Frozen or minimally parameterized encoders: All large shared encoders (vision-language, audio-language, or LLMs) are kept fixed, substantially reducing compute requirements and domain overfitting risk.
Mapping networks: Lightweight MLPs or small transformers may be used to process embeddings for compatibility with downstream models (e.g., projection to GPT-2’s context space, prefix/instruction conditioning).
Optimization hyperparameters: Standard optimization tools predominate (AdamW, moderate to large batch sizes, learning rates $\sim 2\times 10^{-5}$ , weight decay). Noise or perturbation scales are estimated directly from embedding statistics on small samples.
Multi-task batch sampling: When multiple tasks are targeted, as in Piccolo2 (Huang et al., 2024) or KaLM-Embedding-V2 (Zhao et al., 26 Jun 2025), each training batch is associated with a single loss computed only from embeddings and labels (embedded as text).
Contrastive, retrieval, and ranking losses: InfoNCE with in-batch or hard negatives, CoSent for STS, and classification-formulated contrastive losses are the norm; these ensure that all learning signals are operationalized via embedding distances or similarities.

5. Empirical Performance and Benchmark Comparisons

Embedding-only methods consistently demonstrate strong performance across diverse tasks:

Task/Domain	Embedding-Only Model	Benchmark / Metric	Zero/non-paired data	Result vs.
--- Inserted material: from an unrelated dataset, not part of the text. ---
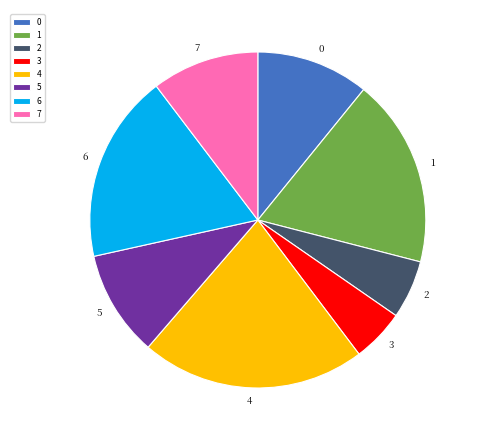

Which category has the smallest portion of the pie?

3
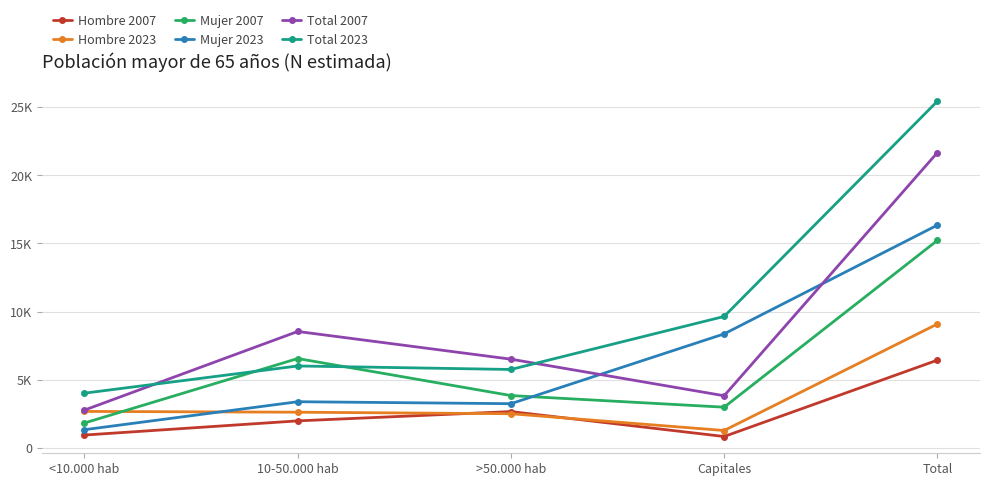

Is this an area chart (filled region under the line)?

No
Baseline
Image Captioning	CapDec (Nukrai et al., 2022)	MS-COCO, Karpathy split (CIDEr)	Yes	91.8 (CapDec) vs. 34.5 (ZeroCap), 49.3 (MAGIC)
Audio Captioning	WSAC (Kouzelis et al., 2023)	AudioCaps, SPIDEr	Yes	0.403 vs. 0.485 (fully sup.) (~83%)
Text Embedding	Piccolo2 (Huang et al., 2024)	CMTEB (avg)	N/A	70.95 vs. 69.07 (prev SOTA)
Text Embedding	NV-Embed (Lee et al., 2024)	MTEB (avg, 56 tasks)	N/A	69.32 (SOTA, outperforming BERT/T5 models)
Text Embedding	KaLM-V2 (Zhao et al., 26 Jun 2025)	MTEB Chinese/English	N/A	68.15/67.47 (mini-instruct)
Recommendation Sys.	MLET (Deng et al., 2023)	CTR (AUC)	N/A	0.804 (DLRM, Criteo) vs. 0.803 (SL), size↓4x

Results show that, with adequate mitigation of domain gaps and sufficient embedding dimension, embedding-only approaches can reach or exceed 70–83% of fully supervised models’ performance in zero-shot or weakly supervised regimes. Notably, these techniques outperform previous unsupervised or weakly supervised baselines by large margins, particularly in cross-domain and style-guided tasks.
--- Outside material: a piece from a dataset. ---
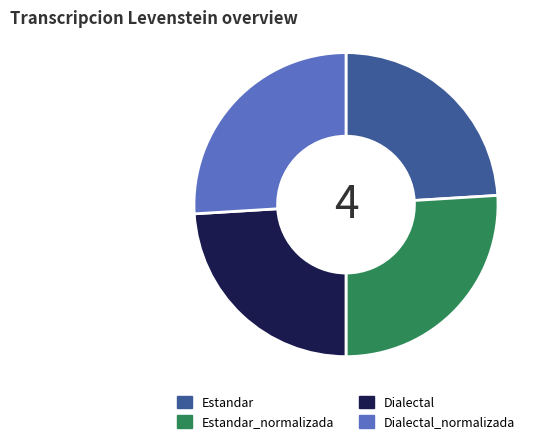

Is Estandar the majority of the pie?

No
6. Limitations, Extensions, and Future Work

Key limitations and potential directions emerging from the literature include:

Incomplete modality alignment: Current methods rely on high-quality alignment of embedding spaces (e.g., CLIP’s image-text, CLAP’s audio-text). Where this alignment is weak (e.g., for non-standard scripts, low-resource languages), model performance degrades.
Heuristic gap closure: Noise injection and embedding shifts are effective but not principled. Future work may develop learnable or data-driven mapping layers, especially with limited paired data.
Negative sampling and hard-mining: Effective contrastive learning in large embedding spaces often requires sophisticated hard-negative strategies, which can be resource-intensive to implement at scale (mitigated in KaLM-V2 by online mixing (Zhao et al., 26 Jun 2025)).
Cross-task generalization: While embedding-only models can be highly flexible (e.g., style transfer, cross-domain captioning), the degree of transfer depends on the extent of overlapping semantics in the embedding geometries.

Proposed extensions include adapting these paradigms to music-captioning, visual question answering, document OCR (via domain-specific VLMs), and learning negative-sample synthesis or dynamic perturbation processes. Embedding-only training continues to broaden the scope of resource-efficient, generalist machine learning by exploiting the leverage of pre-trained, high-capacity representation spaces.